Pull from the data below each line where the word "Figure" occurs, and copy it.

— Recorded data —
------------------------------------------------------------------------
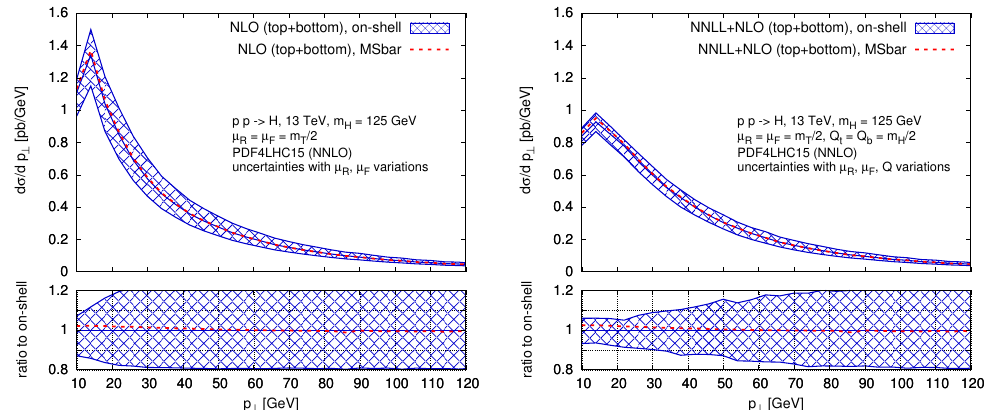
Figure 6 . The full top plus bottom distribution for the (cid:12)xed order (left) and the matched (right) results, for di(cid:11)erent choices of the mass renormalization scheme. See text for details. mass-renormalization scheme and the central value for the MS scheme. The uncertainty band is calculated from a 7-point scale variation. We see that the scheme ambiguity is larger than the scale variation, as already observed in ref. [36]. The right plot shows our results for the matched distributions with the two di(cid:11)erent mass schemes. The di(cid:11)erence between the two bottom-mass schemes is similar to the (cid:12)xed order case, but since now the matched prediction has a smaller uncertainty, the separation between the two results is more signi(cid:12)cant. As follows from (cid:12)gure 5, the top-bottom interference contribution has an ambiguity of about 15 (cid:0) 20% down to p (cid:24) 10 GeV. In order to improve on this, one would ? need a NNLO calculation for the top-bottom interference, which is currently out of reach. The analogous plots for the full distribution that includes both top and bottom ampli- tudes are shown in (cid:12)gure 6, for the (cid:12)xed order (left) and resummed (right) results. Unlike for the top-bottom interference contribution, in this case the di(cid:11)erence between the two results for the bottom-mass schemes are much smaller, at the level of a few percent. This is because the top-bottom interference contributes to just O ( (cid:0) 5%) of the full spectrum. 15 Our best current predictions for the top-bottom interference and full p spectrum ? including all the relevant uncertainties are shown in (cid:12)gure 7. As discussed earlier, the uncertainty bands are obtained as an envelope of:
------------------------------------------------------------------------
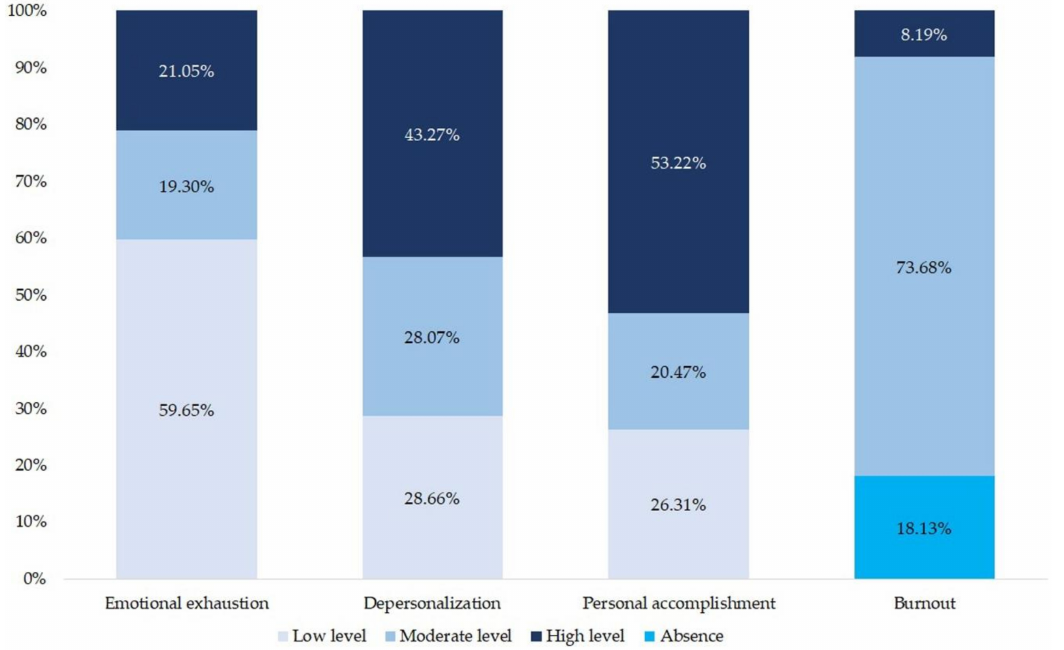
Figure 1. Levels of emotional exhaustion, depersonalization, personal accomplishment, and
------------------------------------------------------------------------
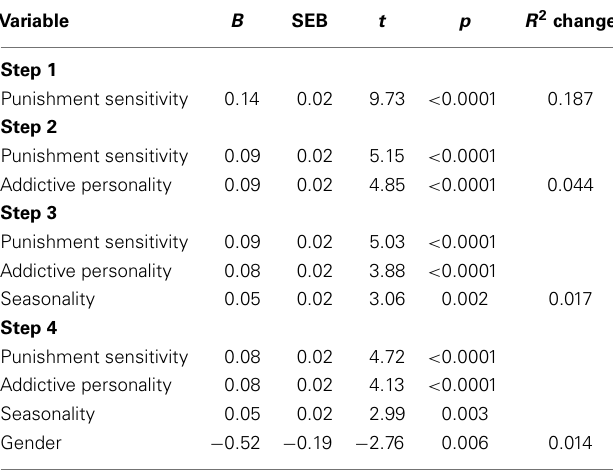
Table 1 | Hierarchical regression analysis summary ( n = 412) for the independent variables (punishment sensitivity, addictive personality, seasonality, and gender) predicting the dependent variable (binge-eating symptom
------------------------------------------------------------------------
— Reply —
Figure 6 . The full top plus bottom distribution for the (cid:12)xed order (left) and the matched (right) results, for di(cid:11)erent choices of the mass renormalization scheme. See text for details. mass-renormalization scheme and the central value for the MS scheme. The uncertainty band is calculated from a 7-point scale variation. We see that the scheme ambiguity is larger than the scale variation, as already observed in ref. [36]. The right plot shows our results for the matched distributions with the two di(cid:11)erent mass schemes. The di(cid:11)erence between the two bottom-mass schemes is similar to the (cid:12)xed order case, but since now the matched prediction has a smaller uncertainty, the separation between the two results is more signi(cid:12)cant. As follows from (cid:12)gure 5, the top-bottom interference contribution has an ambiguity of about 15 (cid:0) 20% down to p (cid:24) 10 GeV. In order to improve on this, one would ? need a NNLO calculation for the top-bottom interference, which is currently out of reach. The analogous plots for the full distribution that includes both top and bottom ampli- tudes are shown in (cid:12)gure 6, for the (cid:12)xed order (left) and resummed (right) results. Unlike for the top-bottom interference contribution, in this case the di(cid:11)erence between the two results for the bottom-mass schemes are much smaller, at the level of a few percent. This is because the top-bottom interference contributes to just O ( (cid:0) 5%) of the full spectrum. 15 Our best current predictions for the top-bottom interference and full p spectrum ? including all the relevant uncertainties are shown in (cid:12)gure 7. As discussed earlier, the uncertainty bands are obtained as an envelope of:
Figure 1. Levels of emotional exhaustion, depersonalization, personal accomplishment, and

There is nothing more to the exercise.